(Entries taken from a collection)
- Opening Delimiter -

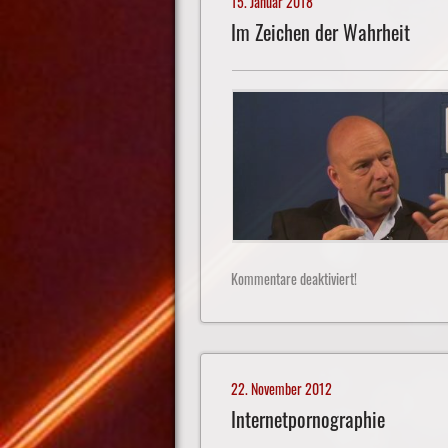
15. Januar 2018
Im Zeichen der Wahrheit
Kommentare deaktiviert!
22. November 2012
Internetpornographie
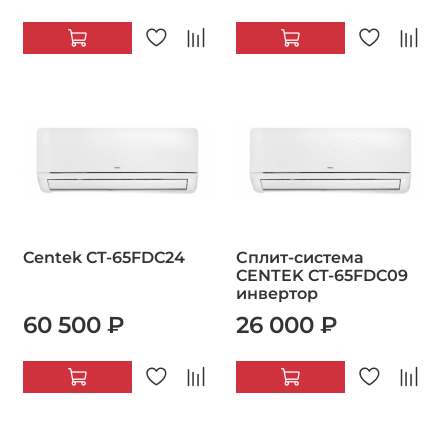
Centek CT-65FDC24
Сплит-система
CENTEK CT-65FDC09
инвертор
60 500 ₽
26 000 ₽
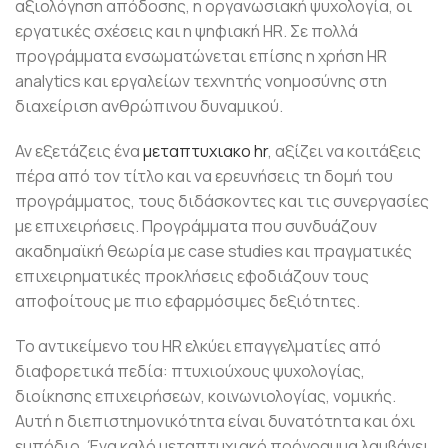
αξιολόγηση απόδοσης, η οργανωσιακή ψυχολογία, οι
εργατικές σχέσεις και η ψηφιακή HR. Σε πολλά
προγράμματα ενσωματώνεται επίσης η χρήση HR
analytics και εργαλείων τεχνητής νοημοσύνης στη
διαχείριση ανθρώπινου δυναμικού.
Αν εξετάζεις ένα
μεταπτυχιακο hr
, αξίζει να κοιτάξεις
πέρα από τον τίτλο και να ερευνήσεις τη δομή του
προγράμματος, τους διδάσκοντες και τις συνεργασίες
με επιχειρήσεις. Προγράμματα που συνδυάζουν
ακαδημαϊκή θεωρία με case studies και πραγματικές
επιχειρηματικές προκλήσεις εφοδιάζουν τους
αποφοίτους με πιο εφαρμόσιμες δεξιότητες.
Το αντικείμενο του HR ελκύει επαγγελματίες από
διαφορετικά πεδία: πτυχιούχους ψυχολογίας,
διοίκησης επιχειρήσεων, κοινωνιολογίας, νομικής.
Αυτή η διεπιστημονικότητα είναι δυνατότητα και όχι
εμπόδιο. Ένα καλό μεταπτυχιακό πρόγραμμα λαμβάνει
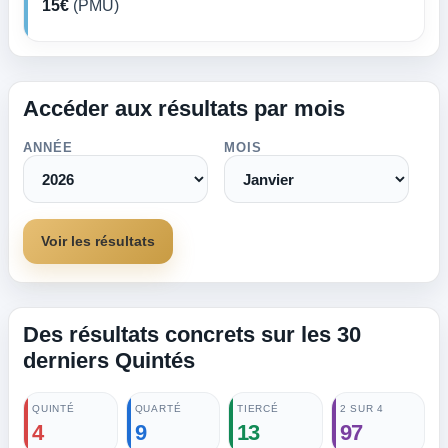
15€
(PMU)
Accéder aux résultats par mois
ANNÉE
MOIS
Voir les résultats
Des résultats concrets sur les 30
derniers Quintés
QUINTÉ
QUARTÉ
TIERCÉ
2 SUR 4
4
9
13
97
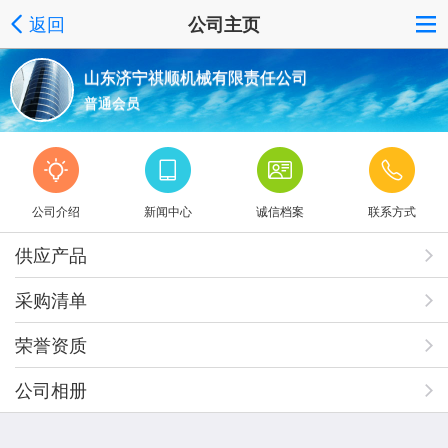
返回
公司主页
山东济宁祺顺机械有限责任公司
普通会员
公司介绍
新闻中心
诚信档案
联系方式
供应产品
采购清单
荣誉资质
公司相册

- Closing Delimiter -

*PROBLEM STATEMENT*
Go through the data above and copy each line that holds the word "résultats".

*RESULT OF THE TASK*
Accéder aux résultats par mois
Voir les résultats
Des résultats concrets sur les 30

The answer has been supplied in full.